Canada bans Chinese giants Huawei and ZTE from 5G network

Canada bans Chinese giants Huawei and ZTE from 5G network

The threat had been smoldering for several years. Canada will ban Chinese telecom giants Huawei and ZTE from rolling out their 5G network in the country after years of hesitation, Justin Trudeau’s government announced on Thursday.

That long-awaited decision had been postponed by the Canadian government amid tensions between Ottawa and Beijing in recent years over the three-year diplomatic-judicial saga that followed the arrest of Chinese telecom giant Huawei’s chief financial officer, Meng Wanzhou.

“We announce our intention to ban Huawei and ZTE products and services in Canada’s telecom systems,” Industry Minister François-Philippe Champagne said at a news conference on Thursday. “This follows a full review by our security agencies and in consultation with our closest allies,” he added.

Fear of data espionage

The United States is leading the campaign against Huawei, with US President Donald Trump’s spectacular ousting of the Chinese company in May 2019.

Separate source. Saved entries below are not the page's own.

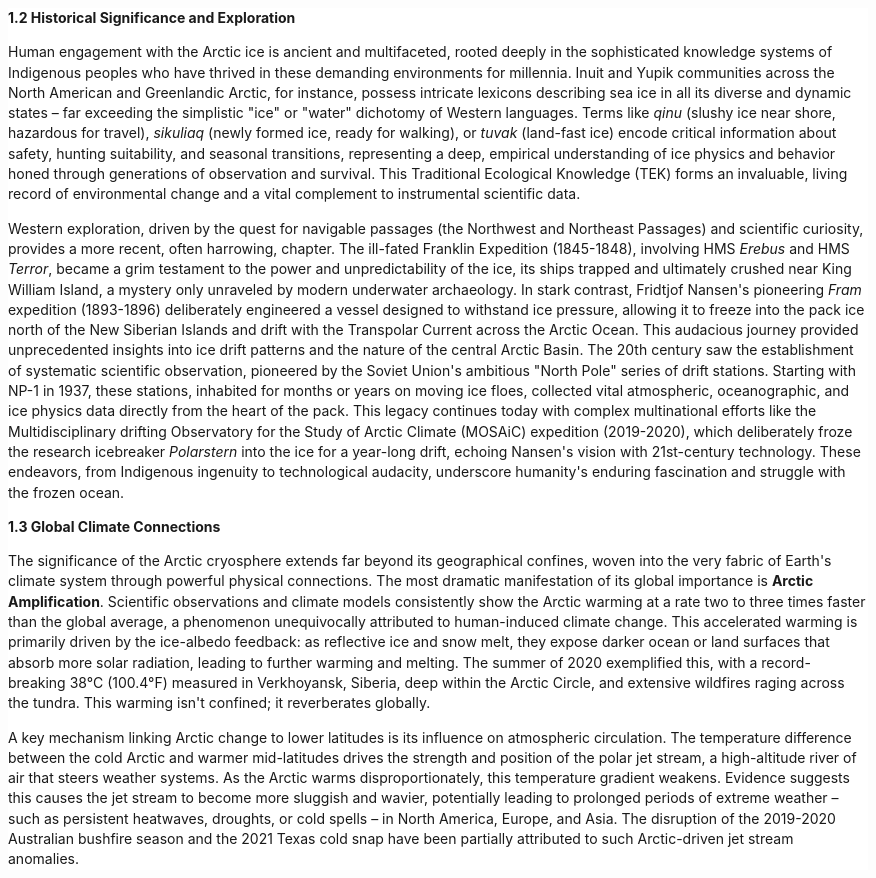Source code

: **1.2 Historical Significance and Exploration**

Human engagement with the Arctic ice is ancient and multifaceted, rooted deeply in the sophisticated knowledge systems of Indigenous peoples who have thrived in these demanding environments for millennia. Inuit and Yupik communities across the North American and Greenlandic Arctic, for instance, possess intricate lexicons describing sea ice in all its diverse and dynamic states – far exceeding the simplistic "ice" or "water" dichotomy of Western languages. Terms like *qinu* (slushy ice near shore, hazardous for travel), *sikuliaq* (newly formed ice, ready for walking), or *tuvak* (land-fast ice) encode critical information about safety, hunting suitability, and seasonal transitions, representing a deep, empirical understanding of ice physics and behavior honed through generations of observation and survival. This Traditional Ecological Knowledge (TEK) forms an invaluable, living record of environmental change and a vital complement to instrumental scientific data.

Western exploration, driven by the quest for navigable passages (the Northwest and Northeast Passages) and scientific curiosity, provides a more recent, often harrowing, chapter. The ill-fated Franklin Expedition (1845-1848), involving HMS *Erebus* and HMS *Terror*, became a grim testament to the power and unpredictability of the ice, its ships trapped and ultimately crushed near King William Island, a mystery only unraveled by modern underwater archaeology. In stark contrast, Fridtjof Nansen's pioneering *Fram* expedition (1893-1896) deliberately engineered a vessel designed to withstand ice pressure, allowing it to freeze into the pack ice north of the New Siberian Islands and drift with the Transpolar Current across the Arctic Ocean. This audacious journey provided unprecedented insights into ice drift patterns and the nature of the central Arctic Basin. The 20th century saw the establishment of systematic scientific observation, pioneered by the Soviet Union's ambitious "North Pole" series of drift stations. Starting with NP-1 in 1937, these stations, inhabited for months or years on moving ice floes, collected vital atmospheric, oceanographic, and ice physics data directly from the heart of the pack. This legacy continues today with complex multinational efforts like the Multidisciplinary drifting Observatory for the Study of Arctic Climate (MOSAiC) expedition (2019-2020), which deliberately froze the research icebreaker *Polarstern* into the ice for a year-long drift, echoing Nansen's vision with 21st-century technology. These endeavors, from Indigenous ingenuity to technological audacity, underscore humanity's enduring fascination and struggle with the frozen ocean.

**1.3 Global Climate Connections**

The significance of the Arctic cryosphere extends far beyond its geographical confines, woven into the very fabric of Earth's climate system through powerful physical connections. The most dramatic manifestation of its global importance is **Arctic Amplification**. Scientific observations and climate models consistently show the Arctic warming at a rate two to three times faster than the global average, a phenomenon unequivocally attributed to human-induced climate change. This accelerated warming is primarily driven by the ice-albedo feedback: as reflective ice and snow melt, they expose darker ocean or land surfaces that absorb more solar radiation, leading to further warming and melting. The summer of 2020 exemplified this, with a record-breaking 38°C (100.4°F) measured in Verkhoyansk, Siberia, deep within the Arctic Circle, and extensive wildfires raging across the tundra. This warming isn't confined; it reverberates globally.

A key mechanism linking Arctic change to lower latitudes is its influence on atmospheric circulation. The temperature difference between the cold Arctic and warmer mid-latitudes drives the strength and position of the polar jet stream, a high-altitude river of air that steers weather systems. As the Arctic warms disproportionately, this temperature gradient weakens. Evidence suggests this causes the jet stream to become more sluggish and wavier, potentially leading to prolonged periods of extreme weather – such as persistent heatwaves, droughts, or cold spells – in North America, Europe, and Asia. The disruption of the 2019-2020 Australian bushfire season and the 2021 Texas cold snap have been partially attributed to such Arctic-driven jet stream anomalies.
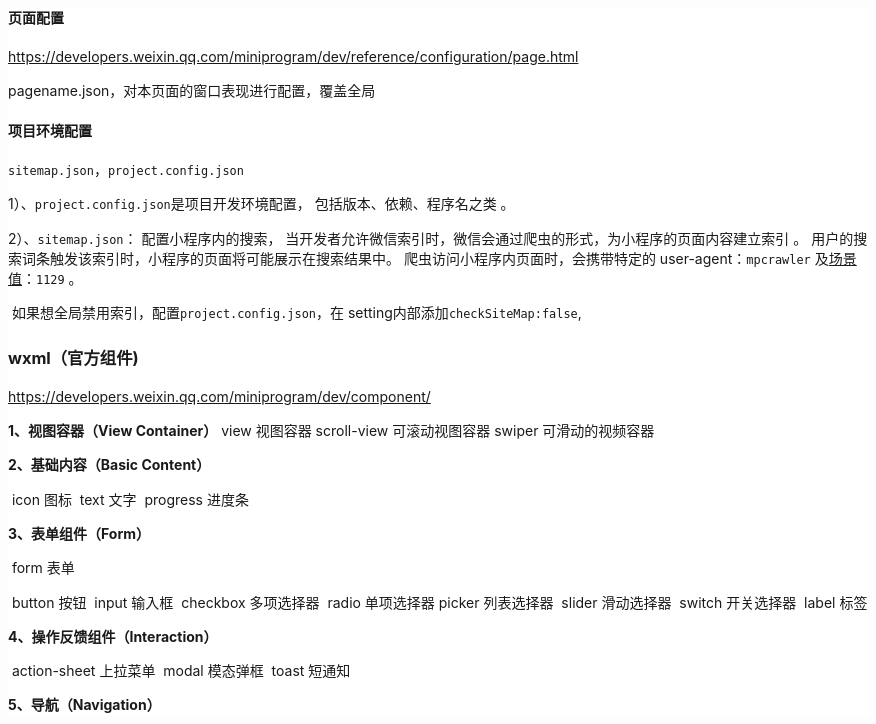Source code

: 

#### 页面配置

 https://developers.weixin.qq.com/miniprogram/dev/reference/configuration/page.html 

pagename.json，对本页面的窗口表现进行配置，覆盖全局



#### 项目环境配置

`sitemap.json`，`project.config.json` 

1）、`project.config.json`是项目开发环境配置， 包括版本、依赖、程序名之类 。

2）、`sitemap.json`： 配置小程序内的搜索， 当开发者允许微信索引时，微信会通过爬虫的形式，为小程序的页面内容建立索引 。 用户的搜索词条触发该索引时，小程序的页面将可能展示在搜索结果中。 爬虫访问小程序内页面时，会携带特定的 user-agent：`mpcrawler` 及[场景值](https://developers.weixin.qq.com/miniprogram/dev/reference/scene-list.html)：`1129` 。

​    如果想全局禁用索引，配置`project.config.json`，在 setting内部添加`checkSiteMap:false`, 



### wxml（官方组件)



 https://developers.weixin.qq.com/miniprogram/dev/component/ 

**1、视图容器（View Container）**
    view	视图容器
    scroll-view	可滚动视图容器
    swiper	可滑动的视频容器

**2、基础内容（Basic Content）**

​    icon	图标
​    text	文字
​    progress	进度条

**3、表单组件（Form）**

​    form	表单

​    button	按钮
​    input	输入框
​    checkbox	多项选择器
​    radio	单项选择器
​    picker	列表选择器
​    slider	滑动选择器
​    switch	开关选择器
​    label	标签

**4、操作反馈组件（Interaction）**

​    action-sheet	上拉菜单
​    modal	模态弹框
​    toast	短通知

**5、导航（Navigation）**
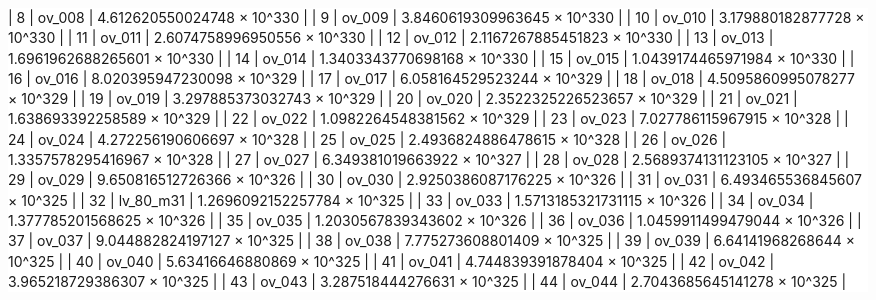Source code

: | 8 | ov_008 | 4.612620550024748 × 10^330 |
| 9 | ov_009 | 3.8460619309963645 × 10^330 |
| 10 | ov_010 | 3.179880182877728 × 10^330 |
| 11 | ov_011 | 2.6074758996950556 × 10^330 |
| 12 | ov_012 | 2.1167267885451823 × 10^330 |
| 13 | ov_013 | 1.6961962688265601 × 10^330 |
| 14 | ov_014 | 1.3403343770698168 × 10^330 |
| 15 | ov_015 | 1.0439174465971984 × 10^330 |
| 16 | ov_016 | 8.020395947230098 × 10^329 |
| 17 | ov_017 | 6.058164529523244 × 10^329 |
| 18 | ov_018 | 4.5095860995078277 × 10^329 |
| 19 | ov_019 | 3.297885373032743 × 10^329 |
| 20 | ov_020 | 2.3522325226523657 × 10^329 |
| 21 | ov_021 | 1.638693392258589 × 10^329 |
| 22 | ov_022 | 1.0982264548381562 × 10^329 |
| 23 | ov_023 | 7.027786115967915 × 10^328 |
| 24 | ov_024 | 4.272256190606697 × 10^328 |
| 25 | ov_025 | 2.4936824886478615 × 10^328 |
| 26 | ov_026 | 1.3357578295416967 × 10^328 |
| 27 | ov_027 | 6.349381019663922 × 10^327 |
| 28 | ov_028 | 2.5689374131123105 × 10^327 |
| 29 | ov_029 | 9.650816512726366 × 10^326 |
| 30 | ov_030 | 2.9250386087176225 × 10^326 |
| 31 | ov_031 | 6.493465536845607 × 10^325 |
| 32 | lv_80_m31 | 1.2696092152257784 × 10^325 |
| 33 | ov_033 | 1.5713185321731115 × 10^326 |
| 34 | ov_034 | 1.377785201568625 × 10^326 |
| 35 | ov_035 | 1.2030567839343602 × 10^326 |
| 36 | ov_036 | 1.0459911499479044 × 10^326 |
| 37 | ov_037 | 9.044882824197127 × 10^325 |
| 38 | ov_038 | 7.775273608801409 × 10^325 |
| 39 | ov_039 | 6.64141968268644 × 10^325 |
| 40 | ov_040 | 5.63416646880869 × 10^325 |
| 41 | ov_041 | 4.744839391878404 × 10^325 |
| 42 | ov_042 | 3.965218729386307 × 10^325 |
| 43 | ov_043 | 3.287518444276631 × 10^325 |
| 44 | ov_044 | 2.7043685645141278 × 10^325 |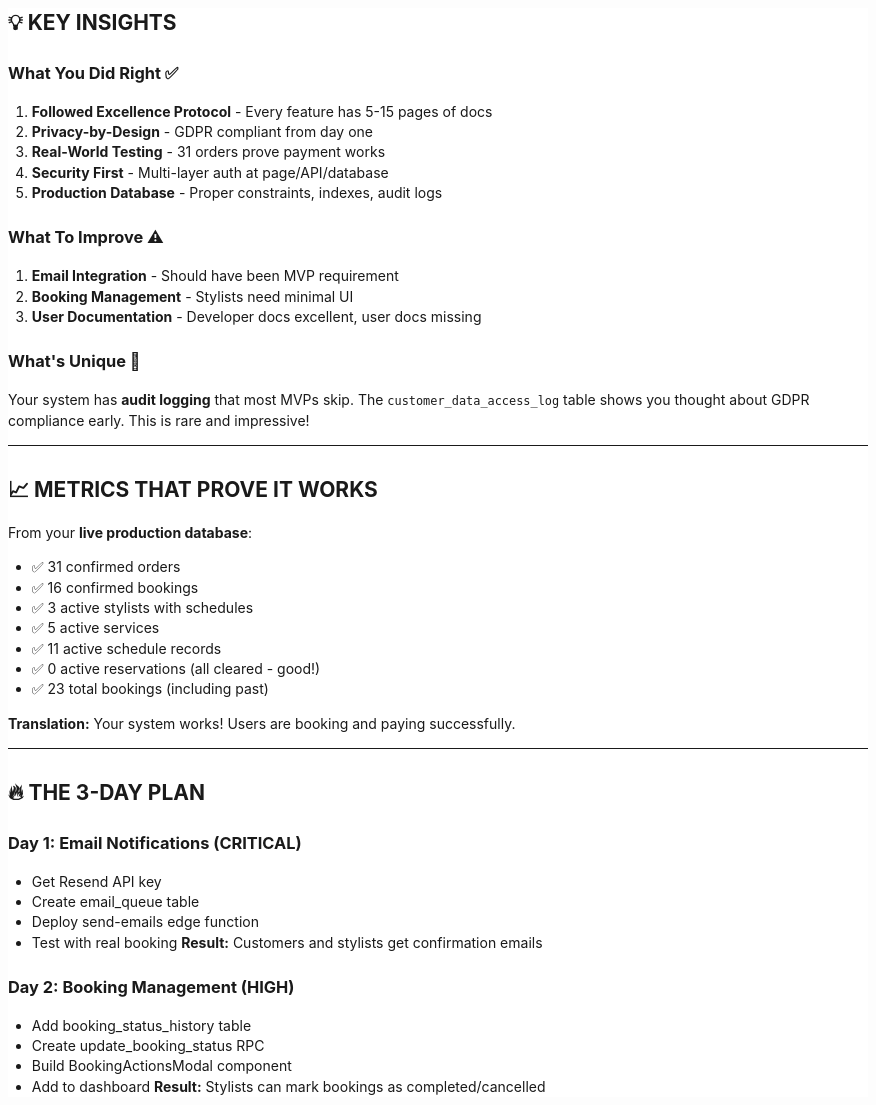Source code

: 
## 💡 KEY INSIGHTS

### What You Did Right ✅
1. **Followed Excellence Protocol** - Every feature has 5-15 pages of docs
2. **Privacy-by-Design** - GDPR compliant from day one
3. **Real-World Testing** - 31 orders prove payment works
4. **Security First** - Multi-layer auth at page/API/database
5. **Production Database** - Proper constraints, indexes, audit logs

### What To Improve ⚠️
1. **Email Integration** - Should have been MVP requirement
2. **Booking Management** - Stylists need minimal UI
3. **User Documentation** - Developer docs excellent, user docs missing

### What's Unique 🌟
Your system has **audit logging** that most MVPs skip. The `customer_data_access_log` table shows you thought about GDPR compliance early. This is rare and impressive!

---

## 📈 METRICS THAT PROVE IT WORKS

From your **live production database**:
- ✅ 31 confirmed orders
- ✅ 16 confirmed bookings
- ✅ 3 active stylists with schedules
- ✅ 5 active services
- ✅ 11 active schedule records
- ✅ 0 active reservations (all cleared - good!)
- ✅ 23 total bookings (including past)

**Translation:** Your system works! Users are booking and paying successfully.

---

## 🔥 THE 3-DAY PLAN

### Day 1: Email Notifications (CRITICAL)
- Get Resend API key
- Create email_queue table
- Deploy send-emails edge function
- Test with real booking
**Result:** Customers and stylists get confirmation emails

### Day 2: Booking Management (HIGH)
- Add booking_status_history table
- Create update_booking_status RPC
- Build BookingActionsModal component
- Add to dashboard
**Result:** Stylists can mark bookings as completed/cancelled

Washington, which no longer has a major telecom equipment maker in cellular networks, has since openly encouraged its European partners to do the same amid a showdown with China. Other Canadian allies have followed suit in the United States, including the United Kingdom, Japan, Australia and Sweden.

Above all, the American intelligence services fear that Huawei will allow the Chinese authorities to use its equipment to monitor communications and data traffic. Huawei assures that it would refuse such a request.

“hostage diplomacy”

Huawei Canada was contacted by AFP and could not be immediately reached to respond to the announcement.

For the Minister of Public Safety, Marco Mendicino, the 5G innovation “represents a great opportunity for competition and growth” but “also entails risks”.

“There are many hostile actors ready to exploit vulnerabilities in telecommunications networks,” he said at the press conference.

Canada-China diplomatic relations soured in late 2018 with the arrest in Vancouver of Meng Wanzhou, Huawei’s chief financial officer and daughter of the Chinese telecom giant’s founder.

This marked the beginning of a major crisis between the two countries, dubbed “hostage diplomacy,” with the simultaneous detention in China of two Canadians, former diplomat Michael Kovrig and businessman Michael Spavor. After nearly three years of proceedings, Meng Wanzhou was finally released at the end of September 2021 and returned to China. And the two Canadians were released in no time.